With three children at home under the age of 12, most mums can relate to Angela Ryan and her hectic life.
However, Angela and her husband, Darren have the added weight of caring for their daughter, Chloe.
At just three-weeks old Chloe was told she had Cystic Fibrosis – a genetically inherited disease that affects the lungs and the digestive system.
Last month, Chloe was due to begin a wonder treatment which has led to incredible results for children suffering from Cystic Fibrosis.
However, just weeks before her daughter’s fourth birthday, Angela saw the news on Facebook that the drug was no longer being made available to children under the age of six and therefore, to Chloe.
Like all parents who have welcomed a new baby, Angela, 31, and Darren, 32, went through all the normal tests required for a newborn and went home forgetting about it all, enjoying life with their new baby girl.
However, three weeks later their lives and that of the eldest son Cillian changed forever.
“We got a call when she was just three-weeks-old and were told that the tests showed Chloe had Cystic Fibrosis,” Angela revealed to MummyPages.
“The very next day we went to the University of Limerick to do a sweat test which confirmed our fears.
“It was the worst day of our lives.”
Since then, now four-year-old Chloe relies on antibiotics and a nebuliser to ease the pressure on her lungs and to help her breathe.
As a four-year-old child just starting playschool, Chloe and her parents have to be very careful about interaction with other children.
With older brother Cillian, 12, and one-year-old Adam also at home, Angela and Darren are constantly battling to make sure their home is safe for Chloe.
While other parents enjoy bringing their children to birthday parties and play time with their friends, Angela and Darren are constantly worrying about Chloe’s chances of picking up a chest infection.
“Chloe is always at risk. So whether she’s going to a party or a friend’s house, we have to check if anyone is sick to make sure she’ll be ok.
“We try and keep her life as normal as possible but we have to be very careful.
“Every time a person with Cystic Fibrosis gets a chest infection it causes scarring on their lungs. The more scarring, the closer they get to the transplant list.”
Fear for our children’s wellbeing is something all parents can relate to, but the level of perpetual fear that Angela and Darren face every day is something most of us only witness in nightmares.

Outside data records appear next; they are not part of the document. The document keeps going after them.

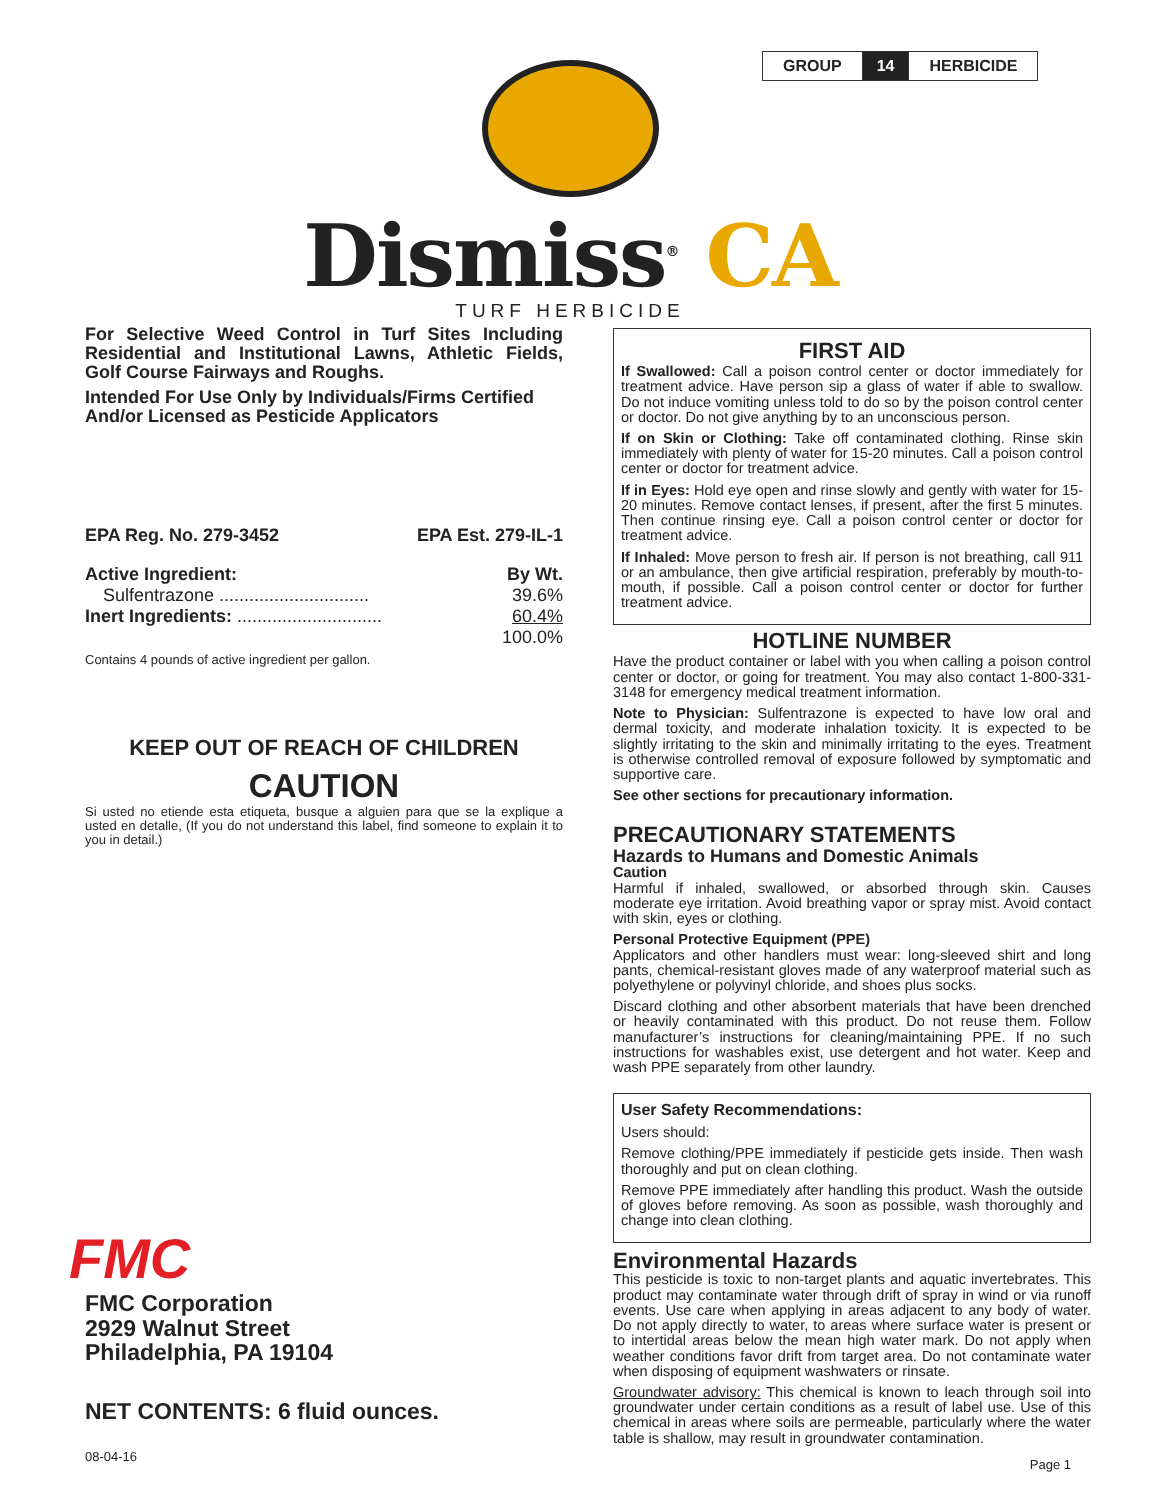| GROUP | 14 | HERBICIDE |
Dismiss<sup>®</sup> CA
TURF HERBICIDE
For Selective Weed Control in Turf Sites Including Residential and Institutional Lawns, Athletic Fields, Golf Course Fairways and Roughs.
Intended For Use Only by Individuals/Firms Certified And/or Licensed as Pesticide Applicators
| EPA Reg. No. 279-3452 | EPA Est. 279-IL-1 |
| Active Ingredient: | By Wt. |
| Sulfentrazone .............................. | 39.6% |
| Inert Ingredients: ............................. | 60.4% |
| | 100.0% |
Contains 4 pounds of active ingredient per gallon.
KEEP OUT OF REACH OF CHILDREN
CAUTION
Si usted no etiende esta etiqueta, busque a alguien para que se la explique a usted en detalle, (If you do not understand this label, find someone to explain it to you in detail.)
FMC
FMC Corporation
2929 Walnut Street
Philadelphia, PA 19104
NET CONTENTS: 6 fluid ounces.
08-04-16
FIRST AID
If Swallowed: Call a poison control center or doctor immediately for treatment advice. Have person sip a glass of water if able to swallow. Do not induce vomiting unless told to do so by the poison control center or doctor. Do not give anything by to an unconscious person.
If on Skin or Clothing: Take off contaminated clothing. Rinse skin immediately with plenty of water for 15-20 minutes. Call a poison control center or doctor for treatment advice.
If in Eyes: Hold eye open and rinse slowly and gently with water for 15- 20 minutes. Remove contact lenses, if present, after the first 5 minutes. Then continue rinsing eye. Call a poison control center or doctor for treatment advice.
If Inhaled: Move person to fresh air. If person is not breathing, call 911 or an ambulance, then give artificial respiration, preferably by mouth-to-mouth, if possible. Call a poison control center or doctor for further treatment advice.
HOTLINE NUMBER
Have the product container or label with you when calling a poison control center or doctor, or going for treatment. You may also contact 1-800-331-3148 for emergency medical treatment information.
Note to Physician: Sulfentrazone is expected to have low oral and dermal toxicity, and moderate inhalation toxicity. It is expected to be slightly irritating to the skin and minimally irritating to the eyes. Treatment is otherwise controlled removal of exposure followed by symptomatic and supportive care.
See other sections for precautionary information.
PRECAUTIONARY STATEMENTS
Hazards to Humans and Domestic Animals
Caution
Harmful if inhaled, swallowed, or absorbed through skin. Causes moderate eye irritation. Avoid breathing vapor or spray mist. Avoid contact with skin, eyes or clothing.
Personal Protective Equipment (PPE)
Applicators and other handlers must wear: long-sleeved shirt and long pants, chemical-resistant gloves made of any waterproof material such as polyethylene or polyvinyl chloride, and shoes plus socks.
Discard clothing and other absorbent materials that have been drenched or heavily contaminated with this product. Do not reuse them. Follow manufacturer’s instructions for cleaning/maintaining PPE. If no such instructions for washables exist, use detergent and hot water. Keep and wash PPE separately from other laundry.
User Safety Recommendations:
Users should:
Remove clothing/PPE immediately if pesticide gets inside. Then wash thoroughly and put on clean clothing.
Remove PPE immediately after handling this product. Wash the outside of gloves before removing. As soon as possible, wash thoroughly and change into clean clothing.
Environmental Hazards
This pesticide is toxic to non-target plants and aquatic invertebrates. This product may contaminate water through drift of spray in wind or via runoff events. Use care when applying in areas adjacent to any body of water. Do not apply directly to water, to areas where surface water is present or to intertidal areas below the mean high water mark. Do not apply when weather conditions favor drift from target area. Do not contaminate water when disposing of equipment washwaters or rinsate.
Groundwater advisory: This chemical is known to leach through soil into groundwater under certain conditions as a result of label use. Use of this chemical in areas where soils are permeable, particularly where the water table is shallow, may result in groundwater contamination.
Page 1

After her diagnosis, the pair were told about the so-called “wonder drug” Kalydeco - a sign of hope for their daughter, Chloe.
“Kalydeco has helped people with serious lung problems who haven’t been able to get out of bed while they wait for a transplant come off the transplant list and run marathons. It can also help with weight gain which is a problem for many suffering with Cystic Fibrosis.”
With hope that this drug would provide the help Chloe needs, Angela and her family had their hopes crushed last month when news broke that the drug they had prayed for would no longer be available to Chloe.
“We just took it for granted that Kalydeco would be available to Chloe when she turned four this October but a few weeks before her birthday we were told that she wouldn’t be getting the treatment anymore because of the price.”
The blow was sudden for the Dingle-based family who heard the news as they watched television in their home.
“I saw the news on Facebook while we were sat at home, nobody actually told us,” Angela revealed. “We rang the Butterfly Unit in UL straight away who had only just heard themselves.
“It was a complete shock.”
As it stands, Kalydeco is only available to children aged six years and older despite research showing it is most effective on those between the ages of two and five.
“I just don’t understand why they won’t give it to those children when the proof is there,” the mum-of-three says.
“In that two- five age group in Ireland, there are only 18 children who have cystic fibrosis. That’s only 18 kids looking for the treatment.”
In 2013, a similar issue arose with children over the age of six who also were also told they would not have access to the drug because of its high price, a problem that Angela says was resolved a lot quicker than it seems likely to be now.
“Originally, it wasn’t available to this age group because of the price but in 2013 it took the HSE and the manufacturer 10 days to agree on a price which made it possible for those kids to have access.
They were able to reach an agreement on children six years and older when there are many more of them so I can’t understand how they can’t come to an agreement for 18 children.”
Angela and Darren searched out the parents of the 17 other children and have begun their fight to raise awareness through their Facebook page.
“We haven’t found all the families concerned yet but we’re hopeful that we can so to create a united front on the issue.”
The group so far have taken the issue to the Minister for Health Simon Harris but have yet to be given an explanation or an update on their situation.
When MummyPages contacted the HSE for a comment on whether or not they were negotiating a price with the manufacturers and NCPE (National Centre for Pharmaeconomics) as they did in 2013, they said:
“The HSE are in the process of preparing for negotiations. No negotiations have commenced on Kalydeco as of yet.”
With the predicted median age of survival for a person diagnosed with Cystic Fibrosis in the early to mid 30s in Ireland, early treatment is far from an expensive luxury but a dire need.